- [Saved data entries]:
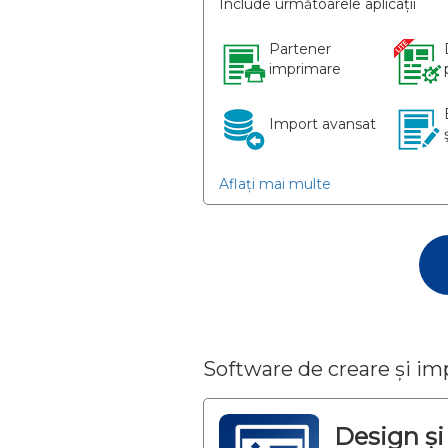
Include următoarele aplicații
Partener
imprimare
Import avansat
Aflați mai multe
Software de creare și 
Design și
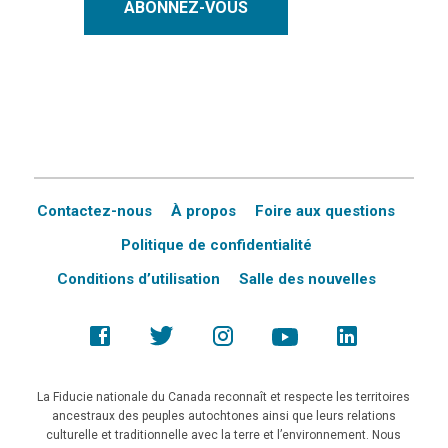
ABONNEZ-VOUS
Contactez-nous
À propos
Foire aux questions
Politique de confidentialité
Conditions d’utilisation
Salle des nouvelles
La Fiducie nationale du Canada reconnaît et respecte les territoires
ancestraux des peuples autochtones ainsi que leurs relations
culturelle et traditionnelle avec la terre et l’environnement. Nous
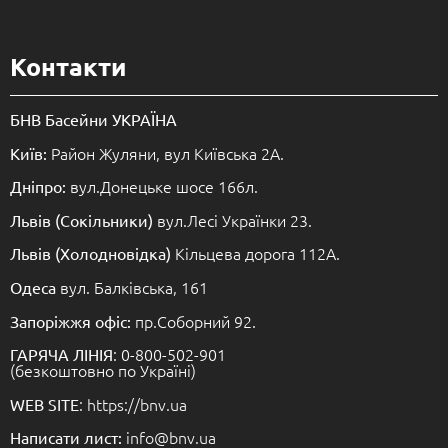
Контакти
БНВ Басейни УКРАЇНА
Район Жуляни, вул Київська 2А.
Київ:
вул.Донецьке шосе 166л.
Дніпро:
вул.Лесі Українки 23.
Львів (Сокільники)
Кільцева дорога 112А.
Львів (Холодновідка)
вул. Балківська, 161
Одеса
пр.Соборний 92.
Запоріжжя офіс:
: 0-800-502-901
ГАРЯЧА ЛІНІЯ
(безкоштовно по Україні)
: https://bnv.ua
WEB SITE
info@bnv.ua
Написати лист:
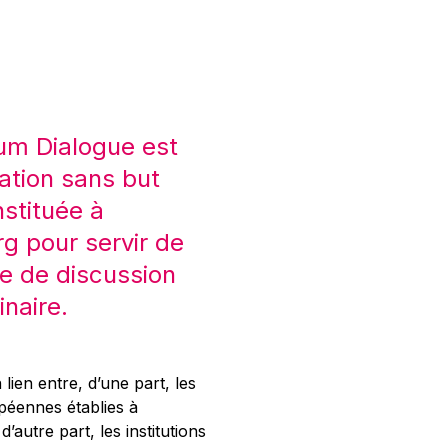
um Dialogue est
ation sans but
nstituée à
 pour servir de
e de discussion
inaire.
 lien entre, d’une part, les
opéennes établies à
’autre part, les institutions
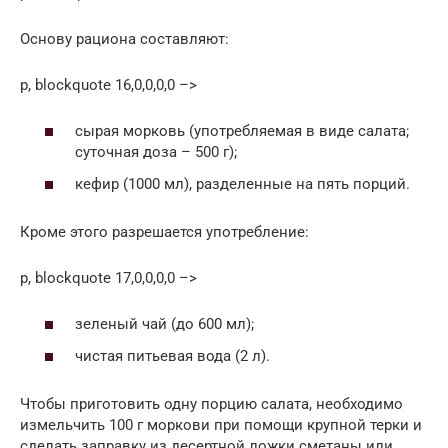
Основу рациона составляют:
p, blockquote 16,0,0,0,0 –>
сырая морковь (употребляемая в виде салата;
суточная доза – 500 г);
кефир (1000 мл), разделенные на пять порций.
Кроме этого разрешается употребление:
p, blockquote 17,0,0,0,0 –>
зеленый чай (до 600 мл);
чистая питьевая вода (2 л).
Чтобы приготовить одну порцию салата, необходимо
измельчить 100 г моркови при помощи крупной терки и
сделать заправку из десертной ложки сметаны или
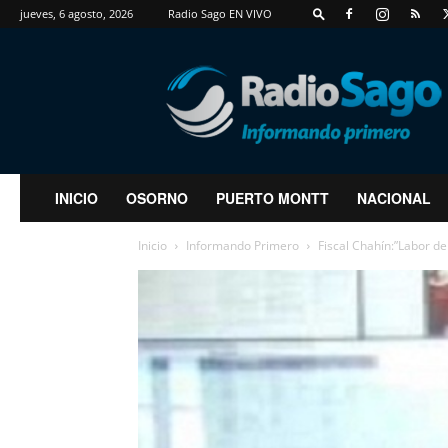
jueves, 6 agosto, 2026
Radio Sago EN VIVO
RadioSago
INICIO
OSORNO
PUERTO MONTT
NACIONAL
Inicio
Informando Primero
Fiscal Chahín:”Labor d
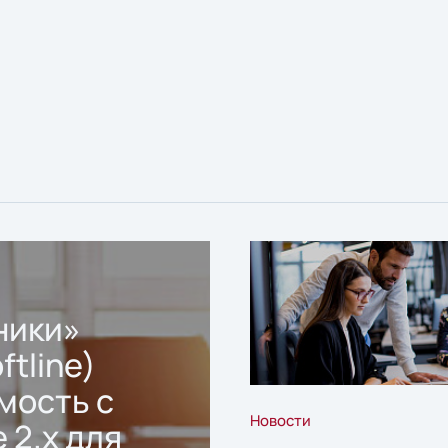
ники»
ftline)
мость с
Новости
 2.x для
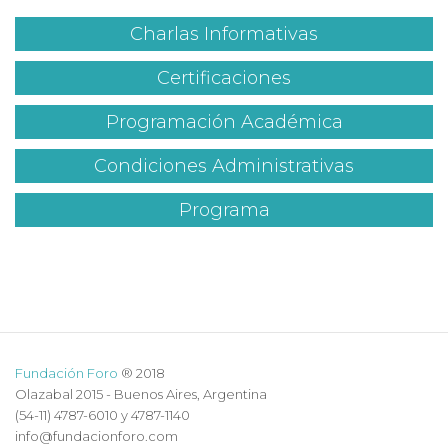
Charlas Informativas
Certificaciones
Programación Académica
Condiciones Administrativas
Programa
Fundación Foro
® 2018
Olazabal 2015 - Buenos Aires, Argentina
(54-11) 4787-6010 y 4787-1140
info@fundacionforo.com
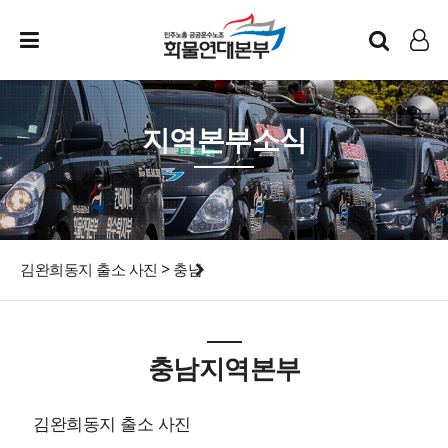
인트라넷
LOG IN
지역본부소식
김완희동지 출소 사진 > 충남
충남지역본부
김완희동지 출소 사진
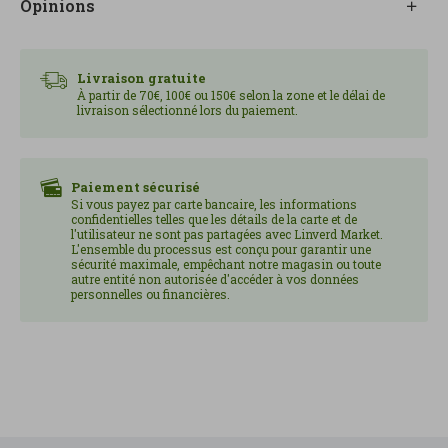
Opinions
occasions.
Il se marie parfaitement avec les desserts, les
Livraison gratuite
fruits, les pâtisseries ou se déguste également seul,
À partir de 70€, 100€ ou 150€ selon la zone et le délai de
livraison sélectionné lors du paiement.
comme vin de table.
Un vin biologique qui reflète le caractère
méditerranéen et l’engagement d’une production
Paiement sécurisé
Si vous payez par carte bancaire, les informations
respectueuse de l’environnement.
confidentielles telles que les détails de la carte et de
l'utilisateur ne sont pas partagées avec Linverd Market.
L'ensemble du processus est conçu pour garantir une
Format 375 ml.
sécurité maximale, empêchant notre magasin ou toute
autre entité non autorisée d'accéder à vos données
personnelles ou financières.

- [Task statement]: Copy every line of text from the data above, without changes, and omit the pictures.

- [Written solution]:
Include următoarele aplicații
Partener
imprimare
Import avansat
Aflați mai multe
Software de creare și 
Design și
ABONNEZ-VOUS
Contactez-nous
À propos
Foire aux questions
Politique de confidentialité
Conditions d’utilisation
Salle des nouvelles
La Fiducie nationale du Canada reconnaît et respecte les territoires
ancestraux des peuples autochtones ainsi que leurs relations
culturelle et traditionnelle avec la terre et l’environnement. Nous
Контакти
БНВ Басейни УКРАЇНА
Район Жуляни, вул Київська 2А.
Київ:
вул.Донецьке шосе 166л.
Дніпро:
вул.Лесі Українки 23.
Львів (Сокільники)
Кільцева дорога 112А.
Львів (Холодновідка)
вул. Балківська, 161
Одеса
пр.Соборний 92.
Запоріжжя офіс:
: 0-800-502-901
ГАРЯЧА ЛІНІЯ
(безкоштовно по Україні)
: https://bnv.ua
WEB SITE
info@bnv.ua
Написати лист:
um Dialogue est
ation sans but
nstituée à
 pour servir de
e de discussion
inaire.
 lien entre, d’une part, les
opéennes établies à
’autre part, les institutions
Основу рациона составляют:
p, blockquote 16,0,0,0,0 –>
сырая морковь (употребляемая в виде салата;
суточная доза – 500 г);
кефир (1000 мл), разделенные на пять порций.
Кроме этого разрешается употребление:
p, blockquote 17,0,0,0,0 –>
зеленый чай (до 600 мл);
чистая питьевая вода (2 л).
Чтобы приготовить одну порцию салата, необходимо
измельчить 100 г моркови при помощи крупной терки и
сделать заправку из десертной ложки сметаны или
jueves, 6 agosto, 2026
Radio Sago EN VIVO
RadioSago
INICIO
OSORNO
PUERTO MONTT
NACIONAL
Inicio
Informando Primero
Fiscal Chahín:”Labor d
ники»
ftline)
мость с
Новости
 2.x для
Charlas Informativas
Certificaciones
Programación Académica
Condiciones Administrativas
Programa
Fundación Foro
® 2018
Olazabal 2015 - Buenos Aires, Argentina
(54-11) 4787-6010 y 4787-1140
info@fundacionforo.com
인트라넷
LOG IN
지역본부소식
김완희동지 출소 사진 > 충남
충남지역본부
김완희동지 출소 사진
Opinions
occasions.
Il se marie parfaitement avec les desserts, les
Livraison gratuite
fruits, les pâtisseries ou se déguste également seul,
À partir de 70€, 100€ ou 150€ selon la zone et le délai de
livraison sélectionné lors du paiement.
comme vin de table.
Un vin biologique qui reflète le caractère
méditerranéen et l’engagement d’une production
Paiement sécurisé
Si vous payez par carte bancaire, les informations
respectueuse de l’environnement.
confidentielles telles que les détails de la carte et de
l'utilisateur ne sont pas partagées avec Linverd Market.
L'ensemble du processus est conçu pour garantir une
Format 375 ml.
sécurité maximale, empêchant notre magasin ou toute
autre entité non autorisée d'accéder à vos données
personnelles ou financières.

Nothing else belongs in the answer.